Wilayah senyap yang ditapaki Bengkres bisa disebut, meminjam kalimat Syaukani al-Karim, menjenguk masa silam untuk menafsirkan masa kini. Atau dalam bahasa T.S. Elliot, “Sejarah bukan perihal masa lalu, melainkan mengenai kehadirannya dalam kekinian” (Lih. Critical Essays).
Dengan begitu, konsistensi Bengkres di jalur teater bangsawan dapat dipahami sebagaimana kalimat Syaukani al-Karim (penyair senior Riau) itu.

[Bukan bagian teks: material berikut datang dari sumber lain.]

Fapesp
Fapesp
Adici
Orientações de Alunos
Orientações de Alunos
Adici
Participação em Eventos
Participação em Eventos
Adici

Sehingga, nilai-nilai kemelayuan yang luhur dapat terus dikontekstualkan secara radikal di tengah-tengah gempuran modernitas yang kian membeludak, kalau bukan masif.
Selain itu, saat banyak pihak menyesalkan lemotnya inisiatif pemerintah merevitalisasi kesenian tradisional, sepertinya hal ini tidak jadi soal bagi Bengkres. Sebab, pertama, ini memang bukan tanggung jawab pemerintah. Kedua, bagaimana mungkin aparatur dibebani perihal tetek bengek kesenian, sedang ruang gerak hidup mereka sama sekali tidak ‘nyeni’.
Buktinya, terhitung sudah dua kali (moga terus berlanjut) Bengkres sukses menggelar pementasan di Kota Kraton, Yogyakarta. Kali ini bertempat di Taman Budaya Yogyakarta, 5 November, Bengkres akan menyajikan teater bangsawan Melayu: Tengku Sulung (Perlawanan Panglima Besar Reteh).
Bisa dipastikan kesuksesan Bengkres adalah buah jalinan antara kolektivitas dan sekepal komitmen, yang selama ini dirawat sebenar sungguh.
Apa pun itu, Tabik Bengkres. Sebagai penutup celoteh ini, menyitir Edward W. Said, “Kebudayaan adalah sumber jati diri, maka ia wajib diperjuangkan”. Kalau kata Imam Besar Bengkres, “Itulah hakikat perjuangan akar rumput”.